He saw the storm coming. Not that there were any clouds or gusty winds; the great storms, the cyclones, don't come that way. No, his sky was serene all round; everything looked bright, brilliant. But there was an ominous stillness in the air—that dead, dead calm which fills an experienced weather expert with misgivings. Before the great storms that explode out of those utter calms, the domestic animals always act queerly; and, in this case, that sign was not lacking. The big fellows beamed on him, were most polite, most eager for his friendship. Not so the little fellows—the underlings, both in the O.A.D. and in its allied banks and in the institutions of high finance into which Armstrong happened to go. At sight of him they became agitated, nervous, stood aloof, watched him furtively.
But he went his new way steadily, as if he did not know what was impending. It secretly amused him greatly to observe his directors. The new board he had selected was composed of men of substantial fortune, who were just outside high finance—business men, trained in business methods. But they had been agitated by what they had seen and heard and read of the financiers—of the vast fortunes quickly made, of the huge mysterious profits, of the great enterprises where the financier risked only other people's money, and stood to lose nothing if the venture failed, kept all the profits if it succeeded. They longed for these fairylike lands where money grew on bushes and the rivers ran gold. And when they were invited into the directory of the O.A.D., they thought they were at last sweeping through the gates from the real world of business to the Hesperian Gardens of finance. As they sat at the meetings, hearing Armstrong and his lieutenants give accounts of economies and safe investments and profits for the policy holders, each felt like a child who had been led to believe it was going to a Christmas festival and finds that it has been lured into a regular session of the Sunday school. Why, the honor and the director's fees were all there was in it!
Then there were the agents, the officials, the staff of the company, high and low, far and near. To the easy-going, golden days of finance had succeeded these sober days of business. Instead of generosity, free flinging about of the money that came in so easily, there was now the most rigid economy—"regular, damn, pinch-penny honesty," complained Duncan, the magnificent agent at Chicago. "I tell you frankly, Armstrong, I'm going to get out. It isn't worth the while of a man of my ability to work for what the company now allows."
"Sorry to lose you, old man," said Armstrong, "but we can't allow any secret rake-offs."

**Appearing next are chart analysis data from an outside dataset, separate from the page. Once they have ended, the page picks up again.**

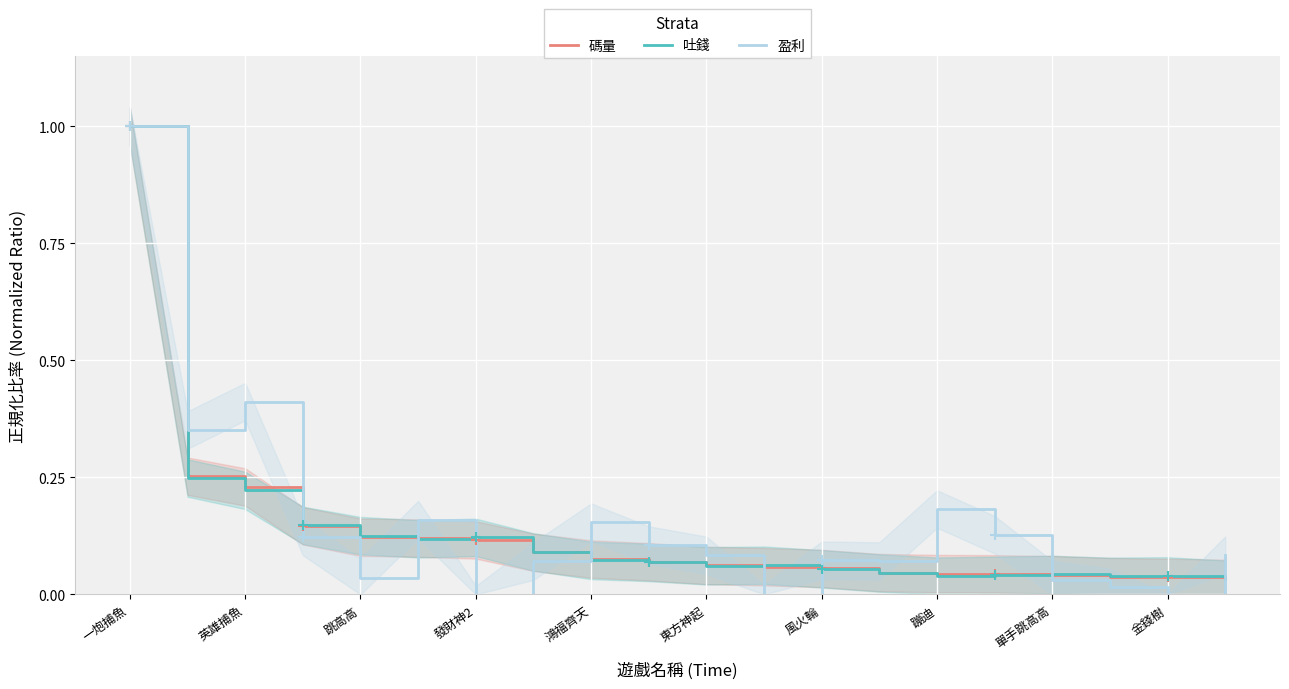

The value of 吐錢 at 跳高高 is 0.0. True or false?

False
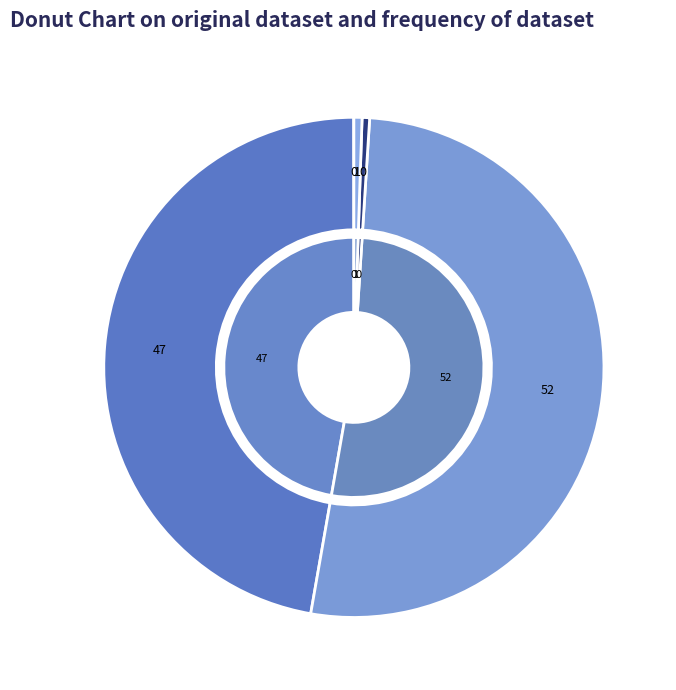

To the nearest percent, what portion does MAPE represent?

47%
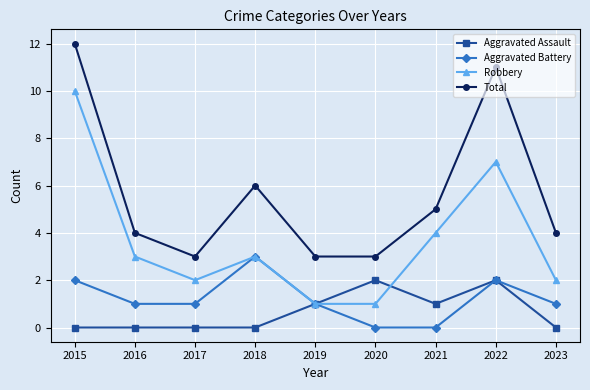

Reading left to right, list all the values displayed in this chart.

Aggravated Assault: 0	0	0	0	1	2	1	2	0
Aggravated Battery: 2	1	1	3	1	0	0	2	1
Robbery: 10	3	2	3	1	1	4	7	2
Total: 12	4	3	6	3	3	5	11	4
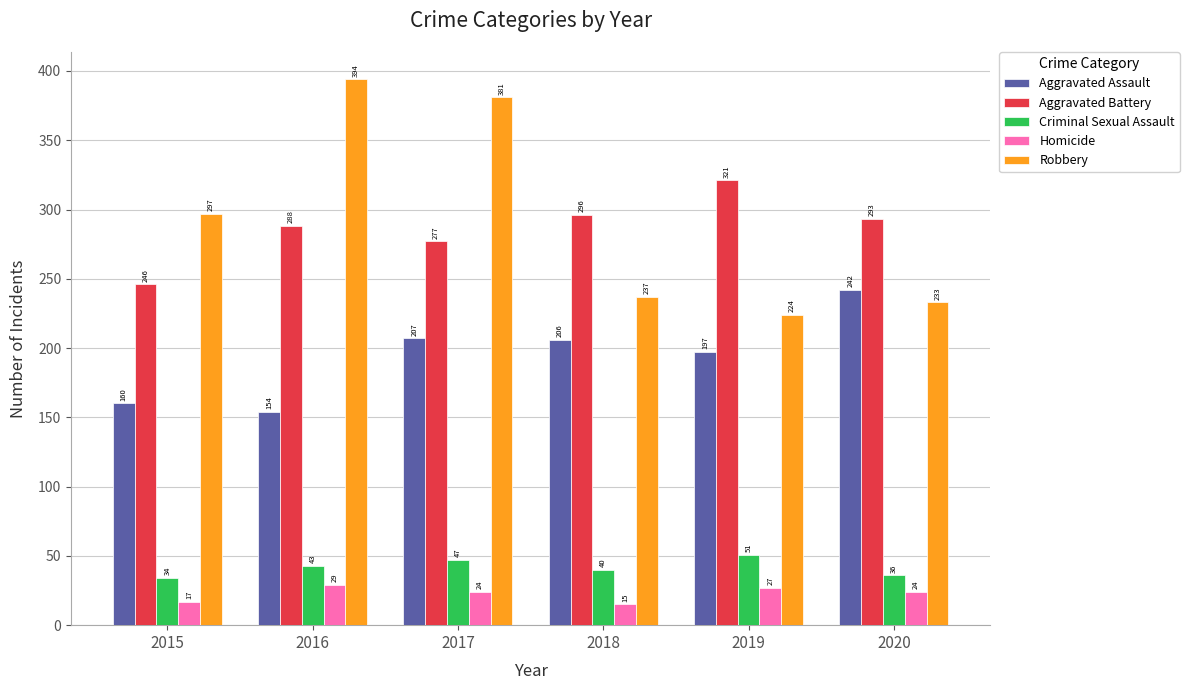

Reading left to right, extract all data points from this chart.

Aggravated Assault: 2015=160	2016=154	2017=207	2018=206	2019=197	2020=242
Aggravated Battery: 2015=246	2016=288	2017=277	2018=296	2019=321	2020=293
Criminal Sexual Assault: 2015=34	2016=43	2017=47	2018=40	2019=51	2020=36
Homicide: 2015=17	2016=29	2017=24	2018=15	2019=27	2020=24
Robbery: 2015=297	2016=394	2017=381	2018=237	2019=224	2020=233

It was Duncan who precipitated the cyclone. A cyclone at its start is a little eddy of air which happens to be set whirling by a chance twist of a sunbeam glancing from a cloud. Millions of these eddies occur every hour everywhere. Only when conditions are just right does a cyclone result, does the eddy continue to whirl, draw more and more air in commotion, get a forward impulse that increases, until in an incredibly short space of time destruction is raging over the land. The conditions in the O.A.D. were just right. Armstrong was hated by the whole personnel, at home and abroad, and hated as only the man is hated who cuts his fellows off from "easy money." And he had not a friend. Throughout high finance, he was hated and feared; at any moment, as the result of his doings, some other big institution, all other big institutions might have to adopt his policy. Directors, presidents, officials great and small, all the recipients of the profits from the system of using other people's money as if it were your own, regarded him as a personal enemy. When Duncan said to one of his fellow agents, "We must get that chap out," the right eddy had been started.
Within two weeks, Duncan was at the head of an association of agents gathering proxies from the policy holders to oust the Armstrong régime. Duncan and his fellow conspirators sent out a circular, calling attention to the recent rise in the profits to policy holders. "It is evident," said the circular, "that there has been mismanagement of our interests, and that the present powers have been frightened into giving us a little larger part of our own. We ought to have it all! Send your proxies to the undersigned, that the O.A.D. may be reorganized upon an honest, democratic basis. A new broom, a clean sweep!"
Duncan in person came to Armstrong with one of the circulars. "There's nothing underhand about me," said he as he handed it to the president. "Here's our declaration of war."
Armstrong glanced at it, smiled satirically. "You've sent copies to the newspapers also, haven't you?" replied he. "As you couldn't possibly keep the matter secret, I can't get excited about your candor." And he tossed the circular on his desk.
"When you read it, you'll see we're fighting fair," said Duncan.
"I've read it," was Armstrong's answer. "One of my friends among the agents sent me a copy a week ago—the day you drew it up."